*** Opening of Supplied data ***

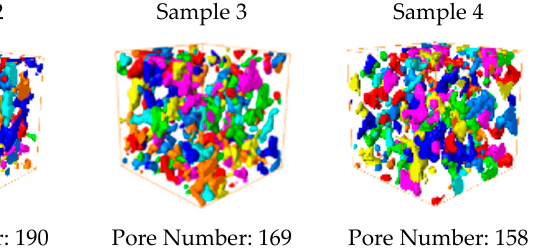
Figure 8. Calibration chart of pore separation.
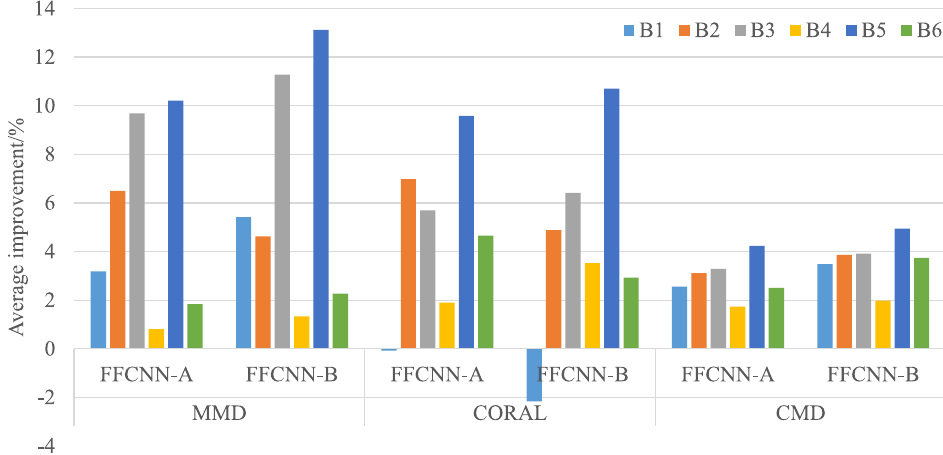
Figure 7. Average improvement of CWRU dataset.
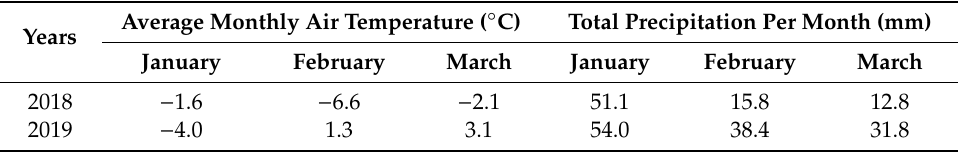
Table 1. Meteorological conditions in January–March of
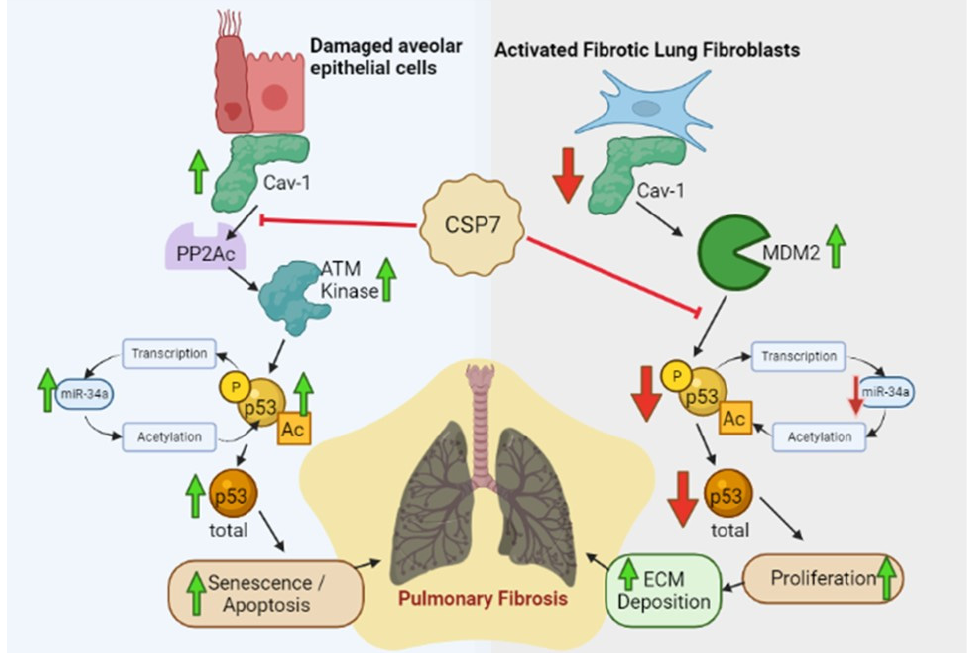
Figure 1. Differential effects of CSP7 on injured AECs and activated fLfs. Competitive inhibition of Cav1 signaling in injured AECs and concurrent complementation of Cav1 signaling in fLfs by CSP7 alleviate disparities in basal p53 levels and resolve existing PF.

*** Close of Supplied data ***

* Task details: Write out each line of the data that holds the string "Figure".

* Answer box:
Figure 8. Calibration chart of pore separation.
Figure 7. Average improvement of CWRU dataset.
Figure 1. Differential effects of CSP7 on injured AECs and activated fLfs. Competitive inhibition of Cav1 signaling in injured AECs and concurrent complementation of Cav1 signaling in fLfs by CSP7 alleviate disparities in basal p53 levels and resolve existing PF.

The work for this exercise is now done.